DATA FOR THIS EXERCISE:
========================================================================

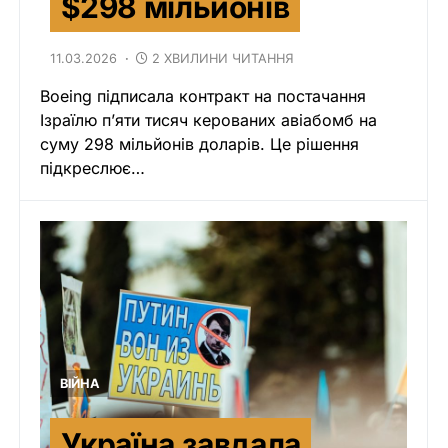
$298 мільйонів
11.03.2026
2 ХВИЛИНИ ЧИТАННЯ
Boeing підписала контракт на постачання
Ізраїлю п’яти тисяч керованих авіабомб на
суму 298 мільйонів доларів. Це рішення
підкреслює…
ВІЙНА
Україна завдала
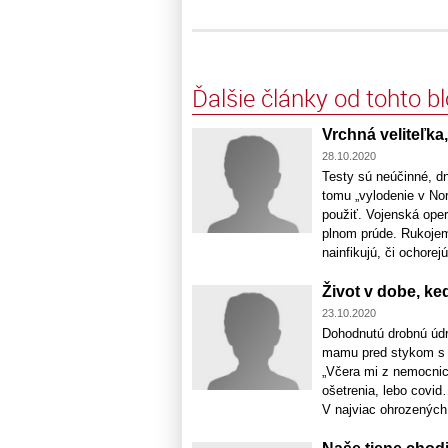
Ďalšie články od tohto b
Vrchná veliteľka, 
28.10.2020
Testy sú neúčinné, dn
tomu „vylodenie v No
použiť. Vojenská ope
plnom prúde. Rukojemn
nainfikujú, či ochorejú 
Život v dobe, ke
23.10.2020
Dohodnutú drobnú údr
mamu pred stykom s m
„Včera mi z nemocni
ošetrenia, lebo covid
V najviac ohrozených 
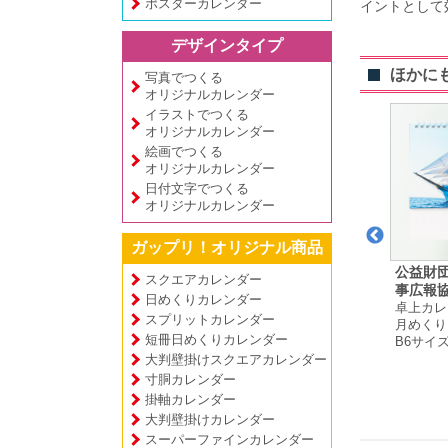
ポスターカレンダー
イントとして
デザインタイプ
ほかに
写真でつくる
オリジナルカレンダー
イラストでつくる
オリジナルカレンダー
絵画でつくる
オリジナルカレンダー
日付文字でつくる
オリジナルカレンダー
ガップリ！オリジナル商品
様
レシピ本StayHome製
山田 明義 様
公益財
スクエアカレンダー
ダー
卓上カレンダー
作部 様
事広報協
日めくりカレンダー
プ
月めくりタイプ
卓上カレンダー
卓上カレ
スプリットカレンダー
A5サイズ
日めくりタイプ
月めくり
短冊日めくりカレンダー
A5変形サイズ
B6サイ
大判壁掛けスクエアカレンダー
寸胴カレンダー
掛軸カレンダー
大判壁掛けカレンダー
スーパーファインカレンダー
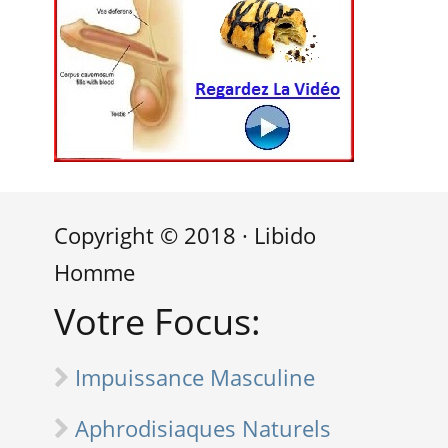
Copyright © 2018 · Libido
Homme
Votre Focus:
Impuissance Masculine
Aphrodisiaques Naturels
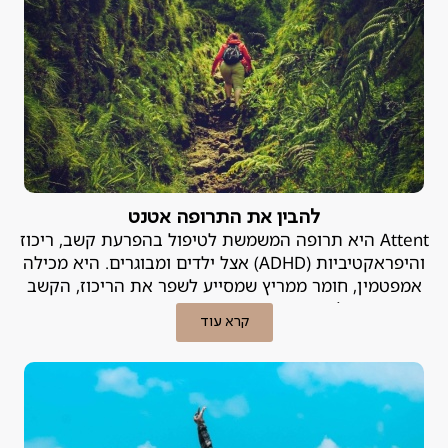
להבין את התרופה אטנט
Attent היא תרופה המשמשת לטיפול בהפרעת קשב, ריכוז
והיפראקטיביות (ADHD) אצל ילדים ומבוגרים. היא מכילה
אמפטמין, חומר ממריץ שמסייע לשפר את הריכוז, הקשב
והשליטה בדחפים. פסיכיאטר פרטי מסביר.
קרא עוד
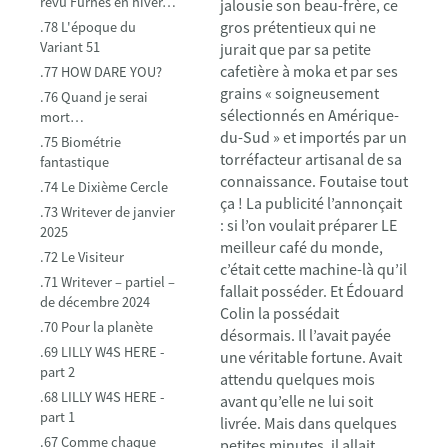
revu Furnes en hiver…
jalousie son beau-frère, ce
gros prétentieux qui ne
.78 L'époque du
Variant 51
jurait que par sa petite
cafetière à moka et par ses
.77 HOW DARE YOU?
grains « soigneusement
.76 Quand je serai
sélectionnés en Amérique-
mort…
du-Sud » et importés par un
.75 Biométrie
torréfacteur artisanal de sa
fantastique
connaissance. Foutaise tout
.74 Le Dixième Cercle
ça ! La publicité l’annonçait
.73 Writever de janvier
: si l’on voulait préparer LE
2025
meilleur café du monde,
.72 Le Visiteur
c’était cette machine-là qu’il
.71 Writever – partiel –
fallait posséder. Et Édouard
de décembre 2024
Colin la possédait
.70 Pour la planète
désormais. Il l’avait payée
.69 LILLY W4S HERE -
une véritable fortune. Avait
part 2
attendu quelques mois
.68 LILLY W4S HERE -
avant qu’elle ne lui soit
part 1
livrée. Mais dans quelques
.67 Comme chaque
petites minutes, il allait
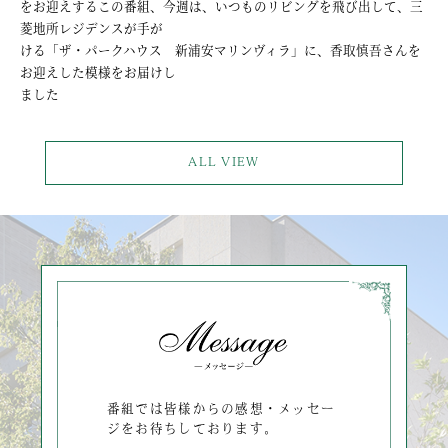
をお迎えするこの番組、今週は、いつものリビングを飛び出して、三
菱地所レジデンスが手が
ける「ザ・パークハウス 新浦安マリンヴィラ」に、香取慎吾さんを
お迎えした模様をお届けし
ました
ALL VIEW
番組では皆様からの感想・メッセー
ジをお待ちしております。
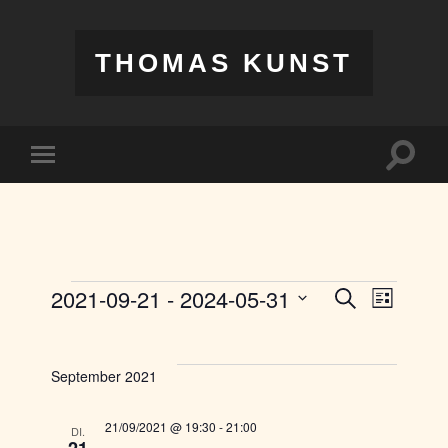
THOMAS KUNST
Suchfe
Mobile-
ein-/a
Menü
ein-/ausblenden
2021-09-21
 - 
2024-05-31
Veransta
Veran
Suche
Liste
Ansic
Veranstaltungen
Datum
Suche
wählen.
Navig
und
September 2021
Ansichten
Navigati
21/09/2021 @ 19:30
-
21:00
DI.
21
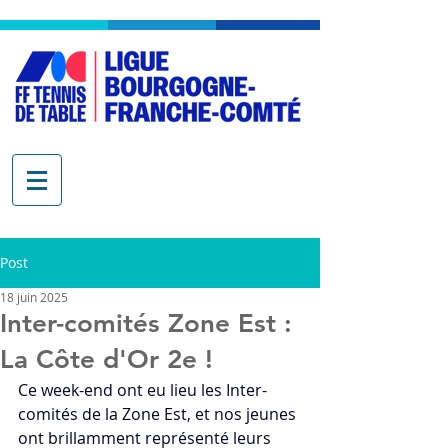
Post
18 juin 2025
Inter-comités Zone Est :
La Côte d'Or 2e !
Ce week-end ont eu lieu les Inter-
comités de la Zone Est, et nos jeunes 
ont brillamment représenté leurs 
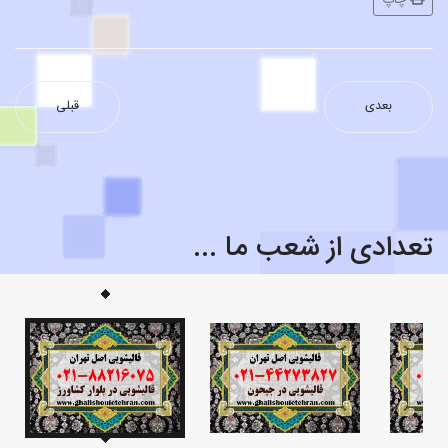
چاپ
بعدی
قبلی
تعدادی از شعب ما ...
قالیشویی محدوده هویزه ۸۸۲۱۶۰۷۵
قالیشویی محدوده ناصر خسرو
قالیشویی محدوده شادمان
قالیشویی محدوده بهمنیار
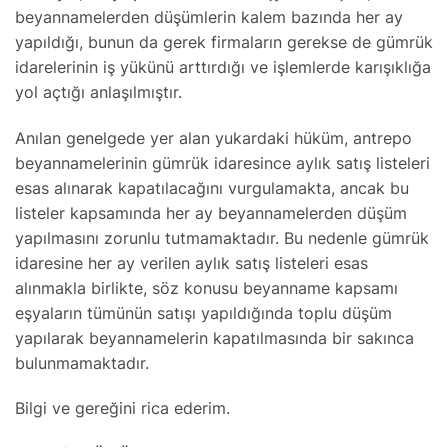
beyannamelerden düşümlerin kalem bazında her ay
yapıldığı, bunun da gerek firmaların gerekse de gümrük
idarelerinin iş yükünü arttırdığı ve işlemlerde karışıklığa
yol açtığı anlaşılmıştır.
Anılan genelgede yer alan yukardaki hüküm, antrepo
beyannamelerinin gümrük idaresince aylık satış listeleri
esas alınarak kapatılacağını vurgulamakta, ancak bu
listeler kapsamında her ay beyannamelerden düşüm
yapılmasını zorunlu tutmamaktadır. Bu nedenle gümrük
idaresine her ay verilen aylık satış listeleri esas
alınmakla birlikte, söz konusu beyanname kapsamı
eşyaların tümünün satışı yapıldığında toplu düşüm
yapılarak beyannamelerin kapatılmasında bir sakınca
bulunmamaktadır.
Bilgi ve gereğini rica ederim.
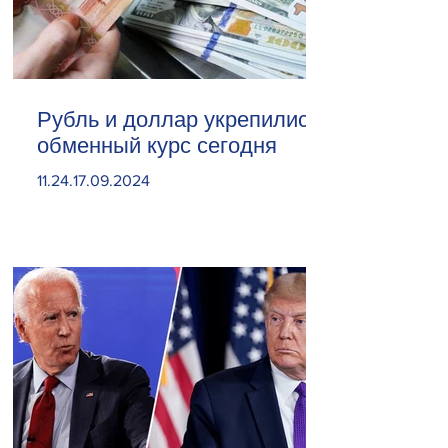
Рубль и доллар укрепились.
обменный курс сегодня
11.24.17.09.2024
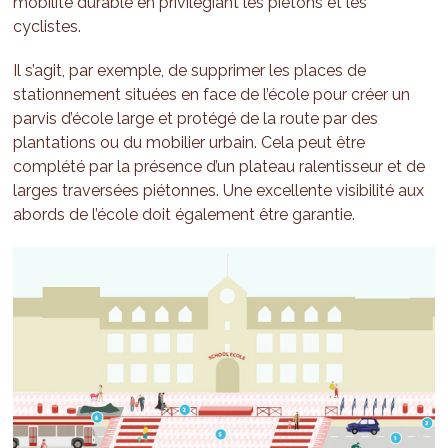
mobilité durable en privilégiant les piétons et les
cyclistes.
Il s’agit, par exemple, de supprimer les places de
stationnement situées en face de l’école pour créer un
parvis d’école large et protégé de la route par des
plantations ou du mobilier urbain. Cela peut être
complété par la présence d’un plateau ralentisseur et de
larges traversées piétonnes. Une excellente visibilité aux
abords de l’école doit également être garantie.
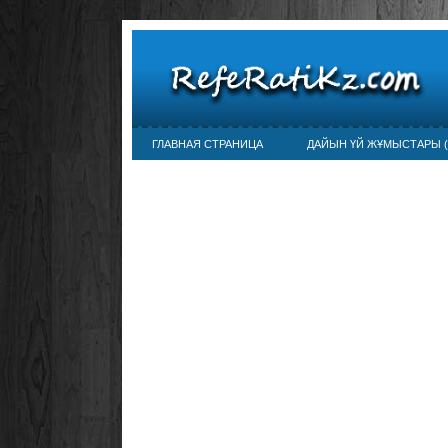
ГЛАВНАЯ СТРАНИЦА
ДАЙЫН ҮЙ ЖҰМЫСТАРЫ (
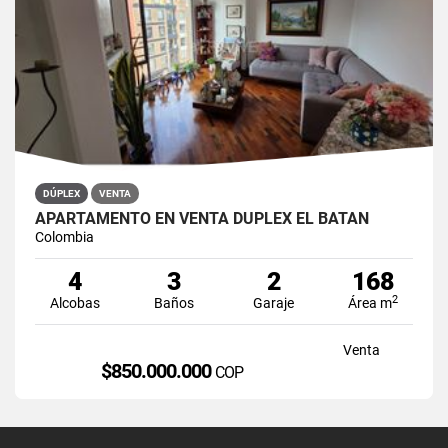
DÚPLEX
VENTA
APARTAMENTO EN VENTA DÚPLEX EL BATÁN
Colombia
4
3
2
168
2
Alcobas
Baños
Garaje
Área m
Venta
$850.000.000
COP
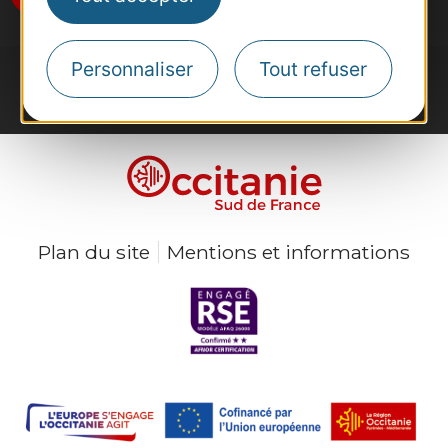
Personnaliser
Tout refuser
Plan du site
Mentions et informations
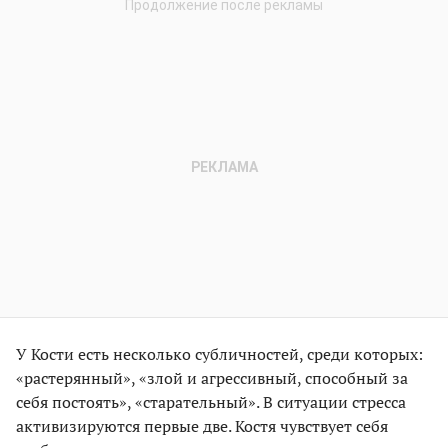
У Кости есть несколько субличностей, среди которых:
«растерянный», «злой и агрессивный, способный за
себя постоять», «старательный». В ситуации стресса
активизируются первые две. Костя чувствует себя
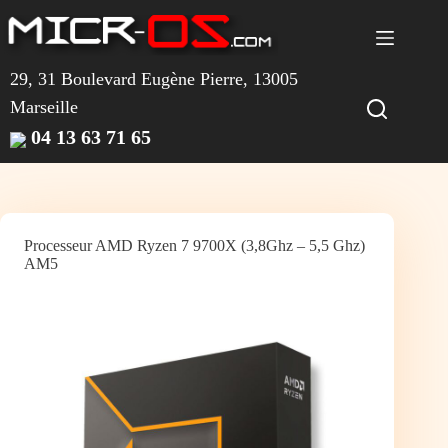
Passer
au
contenu
29, 31 Boulevard Eugène Pierre, 13005
Marseille
04 13 63 71 65
Processeur AMD Ryzen 7 9700X (3,8Ghz – 5,5 Ghz)
AM5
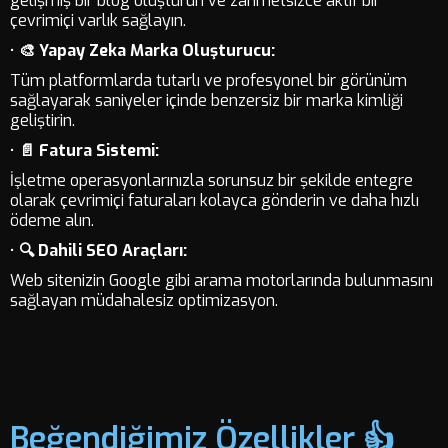
gelişmiş bir blog oluşturun ve zahmetsizce aktif bir
çevrimiçi varlık sağlayın.
•
🎨 Yapay Zeka Marka Oluşturucu:
Tüm platformlarda tutarlı ve profesyonel bir görünüm
sağlayarak saniyeler içinde benzersiz bir marka kimliği
geliştirin.
•
📄 Fatura Sistemi:
İşletme operasyonlarınızla sorunsuz bir şekilde entegre
olarak çevrimiçi faturaları kolayca gönderin ve daha hızlı
ödeme alın.
•
🔍 Dahili SEO Araçları:
Web sitenizin Google gibi arama motorlarında bulunmasını
sağlayan müdahalesiz optimizasyon.
Beğendiğimiz Özellikler 👍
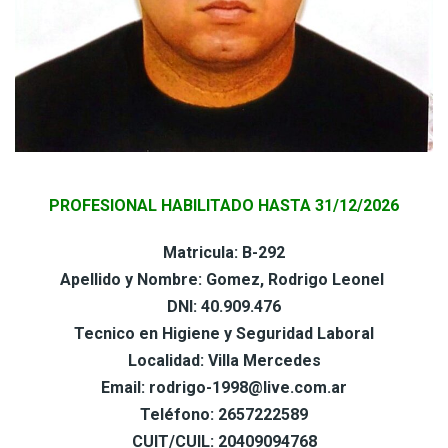
PROFESIONAL HABILITADO HASTA 31/12/2026
Matricula: B-292
Apellido y Nombre: Gomez, Rodrigo Leonel
DNI: 40.909.476
Tecnico en Higiene y Seguridad Laboral
Localidad: Villa Mercedes
Email: rodrigo-1998@live.com.ar
Teléfono: 2657222589
CUIT/CUIL: 20409094768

========================================================================

INSTRUCTIONS TO FOLLOW:
All lines above starting at the one with "レシピ本StayHome製" and ending at the one with "قالیشویی محدوده بهمنیار", inclusive, are to be printed again exactly, with the pictures left out.

WRITTEN SOLUTION:
レシピ本StayHome製
山田 明義 様
公益財
スクエアカレンダー
ダー
卓上カレンダー
作部 様
事広報協
日めくりカレンダー
プ
月めくりタイプ
卓上カレンダー
卓上カレ
スプリットカレンダー
A5サイズ
日めくりタイプ
月めくり
短冊日めくりカレンダー
A5変形サイズ
B6サイ
大判壁掛けスクエアカレンダー
寸胴カレンダー
掛軸カレンダー
大判壁掛けカレンダー
スーパーファインカレンダー
Copyright © 2018 · Libido
Homme
Votre Focus:
Impuissance Masculine
Aphrodisiaques Naturels
להבין את התרופה אטנט
Attent היא תרופה המשמשת לטיפול בהפרעת קשב, ריכוז
והיפראקטיביות (ADHD) אצל ילדים ומבוגרים. היא מכילה
אמפטמין, חומר ממריץ שמסייע לשפר את הריכוז, הקשב
והשליטה בדחפים. פסיכיאטר פרטי מסביר.
קרא עוד
revu Furnes en hiver…
jalousie son beau-frère, ce
gros prétentieux qui ne
.78 L'époque du
Variant 51
jurait que par sa petite
cafetière à moka et par ses
.77 HOW DARE YOU?
grains « soigneusement
.76 Quand je serai
sélectionnés en Amérique-
mort…
du-Sud » et importés par un
.75 Biométrie
torréfacteur artisanal de sa
fantastique
connaissance. Foutaise tout
.74 Le Dixième Cercle
ça ! La publicité l’annonçait
.73 Writever de janvier
: si l’on voulait préparer LE
2025
meilleur café du monde,
.72 Le Visiteur
c’était cette machine-là qu’il
.71 Writever – partiel –
fallait posséder. Et Édouard
de décembre 2024
Colin la possédait
.70 Pour la planète
désormais. Il l’avait payée
.69 LILLY W4S HERE -
une véritable fortune. Avait
part 2
attendu quelques mois
.68 LILLY W4S HERE -
avant qu’elle ne lui soit
part 1
livrée. Mais dans quelques
.67 Comme chaque
petites minutes, il allait
をお迎えするこの番組、今週は、いつものリビングを飛び出して、三
菱地所レジデンスが手が
ける「ザ・パークハウス 新浦安マリンヴィラ」に、香取慎吾さんを
お迎えした模様をお届けし
ました
ALL VIEW
番組では皆様からの感想・メッセー
ジをお待ちしております。
THOMAS KUNST
Suchfe
Mobile-
ein-/a
Menü
ein-/ausblenden
2021-09-21
 - 
2024-05-31
Veransta
Veran
Suche
Liste
Ansic
Veranstaltungen
Datum
Suche
wählen.
Navig
und
September 2021
Ansichten
Navigati
21/09/2021 @ 19:30
-
21:00
DI.
21
Post
18 juin 2025
Inter-comités Zone Est :
La Côte d'Or 2e !
Ce week-end ont eu lieu les Inter-
comités de la Zone Est, et nos jeunes 
ont brillamment représenté leurs 
چاپ
بعدی
قبلی
تعدادی از شعب ما ...
قالیشویی محدوده هویزه ۸۸۲۱۶۰۷۵
قالیشویی محدوده ناصر خسرو
قالیشویی محدوده شادمان
قالیشویی محدوده بهمنیار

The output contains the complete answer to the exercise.